I’m in the middle of reading Gretchen Rubin’s The Happiness Project. In fact, I’m in July. I thought the book sounded annoying: too chipper, too cheerful, too prescriptive. And at times, it can be all of those things. But, for the most part, I find it charming, informative, inspiring.
Rubin noticed one day that although she was reasonably happy with her life—and her husband, her two young daughters, her work as a writer—she always had a nagging feeling she should be happier. So she created the Happiness Project. She assigned themes to each month (of course, this made me happy, because this is what I did in My Year in Flowers book). Her twelve themes for the year were:January: Vitality February: Marriage March: Work April: Parenthood May: Leisure June: Friendship July: Money August: Eternity September: Books October: Mindfulness November: Attitude December Happiness
She spent each month reading about the topic and applying certain principles she distilled from her reading to her own life, for example, during the month of July (Money) she worked with these concepts: Indulge in a Modest Splurge, Buy Needful Things, Spend Out, and Give Something Up.
Naturally I was enchanted by this idea. I love putting things in boxes (hence my fascination with planners) and, in fact, I was contemplating posting a monthly theme on my web site. So I decided to create my own Happiness Project and these are the themes I chose (carefully chosen to be seasonal, naturally):January: Serenity February: Relationship March: Health April: Clarity May: Beauty June: Play July: Creativity August: Spaciousness September: Mystery October: Work November: Legacy December: Gift-Giving
I’m still tinkering with these. I stole some from Rubin. Others are my theme words for 2011. I’m already sad I missed some (Play!) but they’ll come around again next year (my Happiness Year apparently starts in July).
Right now I’m having a great time figuring out what to do during the month of Creativity. My principles so far are Borrow Creativity (a trip to a museum or attending a concert or maybe just looking at an artist’s site each day). Go on an Artist Date (I’m planning a trip to my local art supply store; maybe I can count a perfume shop as another one). Try Something New: I want to try a different artistic medium each week, but am having a hard time figuring out what besides my two favorites (outside of writing): photography and collage. Attend Art Events: Luckily I am already attending the opening of the Long Shot photo exhibit at Photo Center Northwest on July 23 (I’ll have a photo in the exhibit! As will everyone who participated). I also found some great events sponsored by the Henry Art Gallery: a workshop on art books (maybe I’ll be inspired to make one) and a talk on the future of book stores by one of the people who is reshaping publishing, Matthew Stadler.

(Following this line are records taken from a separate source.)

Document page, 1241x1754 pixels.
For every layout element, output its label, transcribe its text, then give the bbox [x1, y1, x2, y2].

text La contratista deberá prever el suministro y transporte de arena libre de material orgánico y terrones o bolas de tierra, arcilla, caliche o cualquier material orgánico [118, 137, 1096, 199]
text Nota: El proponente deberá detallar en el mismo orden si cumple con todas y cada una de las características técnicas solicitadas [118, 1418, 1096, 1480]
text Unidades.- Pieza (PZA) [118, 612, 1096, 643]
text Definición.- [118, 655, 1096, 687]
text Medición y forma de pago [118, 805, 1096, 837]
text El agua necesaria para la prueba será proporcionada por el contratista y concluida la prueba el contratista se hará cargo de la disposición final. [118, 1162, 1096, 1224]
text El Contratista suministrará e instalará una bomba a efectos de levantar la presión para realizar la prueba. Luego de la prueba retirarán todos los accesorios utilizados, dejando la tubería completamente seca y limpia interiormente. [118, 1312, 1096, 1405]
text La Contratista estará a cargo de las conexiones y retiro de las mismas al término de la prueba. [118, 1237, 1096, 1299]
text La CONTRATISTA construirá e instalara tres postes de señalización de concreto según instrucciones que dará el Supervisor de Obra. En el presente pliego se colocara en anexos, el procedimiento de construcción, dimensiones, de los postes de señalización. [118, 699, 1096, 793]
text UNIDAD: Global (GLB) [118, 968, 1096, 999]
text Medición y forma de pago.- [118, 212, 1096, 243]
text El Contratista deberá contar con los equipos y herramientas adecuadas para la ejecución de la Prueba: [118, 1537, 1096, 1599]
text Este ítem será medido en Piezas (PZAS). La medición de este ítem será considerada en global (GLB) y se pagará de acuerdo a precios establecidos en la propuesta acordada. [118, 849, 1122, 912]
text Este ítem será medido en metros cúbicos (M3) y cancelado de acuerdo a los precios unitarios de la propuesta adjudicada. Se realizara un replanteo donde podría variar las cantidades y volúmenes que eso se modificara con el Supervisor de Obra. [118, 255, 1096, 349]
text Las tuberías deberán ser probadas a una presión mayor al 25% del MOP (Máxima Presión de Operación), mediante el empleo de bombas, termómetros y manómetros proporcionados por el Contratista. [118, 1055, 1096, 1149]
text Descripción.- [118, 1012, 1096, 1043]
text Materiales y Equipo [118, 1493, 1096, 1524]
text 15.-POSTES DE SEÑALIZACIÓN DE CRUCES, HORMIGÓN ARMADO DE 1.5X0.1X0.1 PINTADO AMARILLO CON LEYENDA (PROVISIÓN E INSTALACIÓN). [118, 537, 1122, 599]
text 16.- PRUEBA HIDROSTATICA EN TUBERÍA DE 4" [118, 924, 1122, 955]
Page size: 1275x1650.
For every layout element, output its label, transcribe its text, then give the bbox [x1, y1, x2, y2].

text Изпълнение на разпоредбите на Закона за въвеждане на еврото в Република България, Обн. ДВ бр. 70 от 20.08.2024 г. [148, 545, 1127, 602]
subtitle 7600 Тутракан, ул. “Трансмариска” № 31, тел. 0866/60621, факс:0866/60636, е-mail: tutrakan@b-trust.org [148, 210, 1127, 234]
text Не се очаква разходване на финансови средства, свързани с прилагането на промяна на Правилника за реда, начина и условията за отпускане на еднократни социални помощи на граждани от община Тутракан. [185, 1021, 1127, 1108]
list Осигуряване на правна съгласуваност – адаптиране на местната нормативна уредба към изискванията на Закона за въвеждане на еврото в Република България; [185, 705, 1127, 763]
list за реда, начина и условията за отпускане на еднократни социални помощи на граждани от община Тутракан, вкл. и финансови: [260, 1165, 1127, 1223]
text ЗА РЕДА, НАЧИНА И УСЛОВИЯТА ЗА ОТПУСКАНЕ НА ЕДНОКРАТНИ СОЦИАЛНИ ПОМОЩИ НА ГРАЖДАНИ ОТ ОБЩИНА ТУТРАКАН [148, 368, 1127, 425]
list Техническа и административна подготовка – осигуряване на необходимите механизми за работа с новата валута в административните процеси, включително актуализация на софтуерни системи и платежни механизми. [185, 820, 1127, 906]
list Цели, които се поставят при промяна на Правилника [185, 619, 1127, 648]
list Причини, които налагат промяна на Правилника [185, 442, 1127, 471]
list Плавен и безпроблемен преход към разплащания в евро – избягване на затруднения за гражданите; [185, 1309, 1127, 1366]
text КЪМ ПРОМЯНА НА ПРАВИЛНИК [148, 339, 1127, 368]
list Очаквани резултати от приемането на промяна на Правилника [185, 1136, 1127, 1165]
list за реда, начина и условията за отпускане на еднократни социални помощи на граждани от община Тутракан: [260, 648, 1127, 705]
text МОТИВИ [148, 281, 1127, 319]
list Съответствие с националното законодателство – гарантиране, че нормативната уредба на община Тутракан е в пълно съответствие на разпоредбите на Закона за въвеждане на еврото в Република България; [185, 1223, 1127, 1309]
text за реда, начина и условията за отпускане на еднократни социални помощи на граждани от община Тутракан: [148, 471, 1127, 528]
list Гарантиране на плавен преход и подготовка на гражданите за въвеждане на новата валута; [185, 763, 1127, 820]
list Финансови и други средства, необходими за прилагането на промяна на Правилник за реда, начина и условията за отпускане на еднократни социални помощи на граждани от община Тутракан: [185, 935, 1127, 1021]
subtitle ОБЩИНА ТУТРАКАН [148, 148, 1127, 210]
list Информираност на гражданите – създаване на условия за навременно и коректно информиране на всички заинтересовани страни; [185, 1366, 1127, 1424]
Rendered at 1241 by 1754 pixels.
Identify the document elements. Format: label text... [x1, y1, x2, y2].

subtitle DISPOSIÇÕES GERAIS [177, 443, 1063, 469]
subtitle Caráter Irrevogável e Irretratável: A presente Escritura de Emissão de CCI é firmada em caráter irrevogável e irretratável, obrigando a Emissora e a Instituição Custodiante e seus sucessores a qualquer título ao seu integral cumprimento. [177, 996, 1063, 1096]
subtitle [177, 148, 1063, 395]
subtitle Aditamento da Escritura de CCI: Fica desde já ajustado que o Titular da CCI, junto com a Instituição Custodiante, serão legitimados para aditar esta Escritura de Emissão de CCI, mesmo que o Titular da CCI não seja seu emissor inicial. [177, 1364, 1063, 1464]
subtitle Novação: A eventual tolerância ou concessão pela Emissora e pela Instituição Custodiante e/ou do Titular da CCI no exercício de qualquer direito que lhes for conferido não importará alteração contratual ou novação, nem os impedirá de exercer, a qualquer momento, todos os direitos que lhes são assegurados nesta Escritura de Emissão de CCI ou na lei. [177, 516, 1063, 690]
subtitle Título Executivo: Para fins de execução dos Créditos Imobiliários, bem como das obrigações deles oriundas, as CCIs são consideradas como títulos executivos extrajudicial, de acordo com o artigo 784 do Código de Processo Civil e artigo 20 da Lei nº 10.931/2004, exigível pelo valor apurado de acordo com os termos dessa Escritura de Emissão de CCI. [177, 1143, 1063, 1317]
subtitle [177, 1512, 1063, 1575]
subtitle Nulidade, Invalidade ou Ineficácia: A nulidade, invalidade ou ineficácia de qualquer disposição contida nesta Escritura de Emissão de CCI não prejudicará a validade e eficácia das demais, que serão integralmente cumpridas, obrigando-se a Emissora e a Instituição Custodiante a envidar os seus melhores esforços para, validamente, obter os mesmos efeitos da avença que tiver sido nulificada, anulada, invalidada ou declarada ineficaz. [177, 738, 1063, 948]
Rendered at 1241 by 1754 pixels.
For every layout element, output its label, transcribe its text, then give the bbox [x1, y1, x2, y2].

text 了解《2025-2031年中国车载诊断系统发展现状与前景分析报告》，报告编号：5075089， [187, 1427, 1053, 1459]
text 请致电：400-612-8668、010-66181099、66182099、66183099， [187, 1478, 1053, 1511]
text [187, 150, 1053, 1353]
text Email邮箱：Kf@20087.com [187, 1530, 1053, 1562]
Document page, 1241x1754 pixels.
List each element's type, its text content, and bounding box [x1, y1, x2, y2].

My assignment is already reshaping the way I approach my life/time. I spent a couple of happy hours this morning looking at various visual artist’s sites and following a chain of links to all sorts of cool projects that parallel my own, like the Long Walk, a project by artist Susan Robb and this article on Hamish Fulton, who makes art resulting from the experience of individual walks, which also led me to an article on How To Get Lost in a City, about Amira Hanafi, who produces art from walks she takes. I have no idea what a situationist derive is but I think I should learn. (Actually I just found out by going to Wikipedia: it means taking a drifting (unplanned) walk through a city, noticing ambiance and what appeals.) Come to think of it, this will be my fourth art form: a walk. Which is really the subject of My Year in Flowers book so it all wraps around in a neat circle, like the seasons.